Earlier this week Diabetes Care published results from a Phase 3 trial evaluating dasiglucagon for the treatment of severe hypoglycemia in adults with diabetes. Zealand Pharma is marketing the drug as Zegalogue.
The study found that dasiglucagon administration resulted in a reversal of hypoglycemia (with a median recovery time of 10 minutes) with 99% of trial participants reaching recovery within 15 minutes. “The results of this trial add significantly to the clinical evidence supporting the use of dasiglucagon for the treatment of severe hypoglycemia, and these data build upon the strong clinical data reported throughout dasiglucagon’s clinical trial program in this indication,” says Thomas Pieber, professor of Medicine, head of the Division of Endocrinology and Metabolism and Chairman of the Department of Internal Medicine at Medical University of Graz, Austria. “This study provides convincing evidence of the potential of dasiglucagon as a treatment that can help patients and their caregivers to address severe hypoglycemia.”
The randomized, double-blind, placebo-controlled multicenter Phase 3 study enrolled 170 adults with type 1 diabetes, each randomized to receive a single subcutaneous dose of dasiglucagon 0.6 mg, placebo, or reconstituted glucagon 1 mg during controlled insulin-induced hypoglycemia. The primary efficacy endpoint was time to plasma glucose recovery, defined as an increase of more than 20 mg/dL from baseline without the need for rescue with intravenous glucose, in adult patients treated with dasiglucagon versus placebo, with reconstituted glucagon included as a reference.

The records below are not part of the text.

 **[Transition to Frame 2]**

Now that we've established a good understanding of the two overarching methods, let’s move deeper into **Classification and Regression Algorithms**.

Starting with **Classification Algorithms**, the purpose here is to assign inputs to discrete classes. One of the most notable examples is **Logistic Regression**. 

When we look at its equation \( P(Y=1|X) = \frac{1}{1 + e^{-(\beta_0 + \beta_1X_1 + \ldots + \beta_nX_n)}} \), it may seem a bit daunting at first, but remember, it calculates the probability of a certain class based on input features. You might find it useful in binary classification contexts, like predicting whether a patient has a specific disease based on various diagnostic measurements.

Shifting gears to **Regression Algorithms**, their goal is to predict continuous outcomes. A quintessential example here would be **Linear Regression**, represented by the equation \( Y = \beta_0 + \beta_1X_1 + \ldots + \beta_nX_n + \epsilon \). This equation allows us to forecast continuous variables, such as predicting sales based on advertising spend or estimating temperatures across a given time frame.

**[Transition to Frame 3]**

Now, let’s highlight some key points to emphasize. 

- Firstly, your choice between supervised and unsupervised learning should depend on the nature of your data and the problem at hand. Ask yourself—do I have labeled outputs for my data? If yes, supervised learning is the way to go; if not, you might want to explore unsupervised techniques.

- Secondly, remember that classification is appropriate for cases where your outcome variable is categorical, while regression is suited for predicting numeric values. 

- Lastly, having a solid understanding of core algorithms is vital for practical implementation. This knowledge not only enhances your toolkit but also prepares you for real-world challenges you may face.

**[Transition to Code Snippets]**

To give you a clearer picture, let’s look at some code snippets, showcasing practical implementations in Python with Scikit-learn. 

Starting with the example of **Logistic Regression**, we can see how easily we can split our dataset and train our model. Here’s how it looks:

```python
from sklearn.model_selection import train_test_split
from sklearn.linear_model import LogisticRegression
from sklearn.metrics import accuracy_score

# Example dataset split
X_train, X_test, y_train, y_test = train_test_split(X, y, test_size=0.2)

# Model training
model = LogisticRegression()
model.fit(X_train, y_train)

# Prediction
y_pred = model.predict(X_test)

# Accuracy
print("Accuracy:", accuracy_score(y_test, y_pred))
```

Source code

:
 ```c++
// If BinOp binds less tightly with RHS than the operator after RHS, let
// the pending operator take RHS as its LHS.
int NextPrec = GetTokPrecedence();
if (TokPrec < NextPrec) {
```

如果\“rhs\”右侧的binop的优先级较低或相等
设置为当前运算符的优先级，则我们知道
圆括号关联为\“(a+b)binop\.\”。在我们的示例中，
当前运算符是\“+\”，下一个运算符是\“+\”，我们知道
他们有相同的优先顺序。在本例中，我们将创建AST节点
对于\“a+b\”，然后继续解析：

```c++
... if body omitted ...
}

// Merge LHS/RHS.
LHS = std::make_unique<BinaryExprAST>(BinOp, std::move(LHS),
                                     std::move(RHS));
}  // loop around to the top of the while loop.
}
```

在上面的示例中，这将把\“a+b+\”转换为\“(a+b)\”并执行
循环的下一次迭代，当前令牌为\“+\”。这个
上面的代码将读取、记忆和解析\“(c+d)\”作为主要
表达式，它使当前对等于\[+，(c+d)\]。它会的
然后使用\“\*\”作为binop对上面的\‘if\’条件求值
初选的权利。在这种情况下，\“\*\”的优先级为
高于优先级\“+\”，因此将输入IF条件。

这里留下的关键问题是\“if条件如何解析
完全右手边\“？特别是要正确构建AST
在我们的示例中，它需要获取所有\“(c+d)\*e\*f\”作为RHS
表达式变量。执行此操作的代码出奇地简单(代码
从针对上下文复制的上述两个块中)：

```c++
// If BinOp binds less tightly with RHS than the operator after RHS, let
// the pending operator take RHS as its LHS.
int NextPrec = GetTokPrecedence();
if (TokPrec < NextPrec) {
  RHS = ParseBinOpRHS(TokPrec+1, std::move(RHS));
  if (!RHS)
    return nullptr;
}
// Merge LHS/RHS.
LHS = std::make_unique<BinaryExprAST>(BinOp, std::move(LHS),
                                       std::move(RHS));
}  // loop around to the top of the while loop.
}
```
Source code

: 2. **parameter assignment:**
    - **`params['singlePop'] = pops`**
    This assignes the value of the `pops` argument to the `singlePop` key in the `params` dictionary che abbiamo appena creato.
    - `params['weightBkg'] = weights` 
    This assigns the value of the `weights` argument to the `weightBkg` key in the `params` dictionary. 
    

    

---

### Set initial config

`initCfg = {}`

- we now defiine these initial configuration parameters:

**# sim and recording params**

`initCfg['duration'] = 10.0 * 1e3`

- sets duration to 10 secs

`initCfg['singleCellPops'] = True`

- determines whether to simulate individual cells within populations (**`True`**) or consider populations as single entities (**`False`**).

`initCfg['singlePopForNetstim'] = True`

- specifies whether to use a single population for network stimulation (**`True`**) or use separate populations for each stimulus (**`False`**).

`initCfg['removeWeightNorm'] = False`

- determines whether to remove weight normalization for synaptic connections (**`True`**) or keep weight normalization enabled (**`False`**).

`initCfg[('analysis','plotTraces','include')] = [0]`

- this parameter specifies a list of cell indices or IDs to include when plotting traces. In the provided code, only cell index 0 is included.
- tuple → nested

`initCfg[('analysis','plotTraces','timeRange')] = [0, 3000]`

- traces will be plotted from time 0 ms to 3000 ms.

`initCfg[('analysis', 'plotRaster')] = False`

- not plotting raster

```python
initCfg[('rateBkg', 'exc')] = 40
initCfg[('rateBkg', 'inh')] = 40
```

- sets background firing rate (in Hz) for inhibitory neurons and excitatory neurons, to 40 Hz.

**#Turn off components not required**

In this study, the median time to recovery was 10 minutes for dasiglucagon, compared to 40 minutes for placebo (P < 0.001); and 12 minutes for reconstituted glucagon. In the dasiglucagon group, plasma glucose recovery was achieved within 15 minutes in all but one participant (99%), superior to placebo (2%; P < 0.001) and similar to glucagon (95%). All patients achieved recovery within the study period after receiving one dose. The most common adverse events reported (≥2%) were nausea, vomiting, headache, diarrhea, and injection site pain in adults.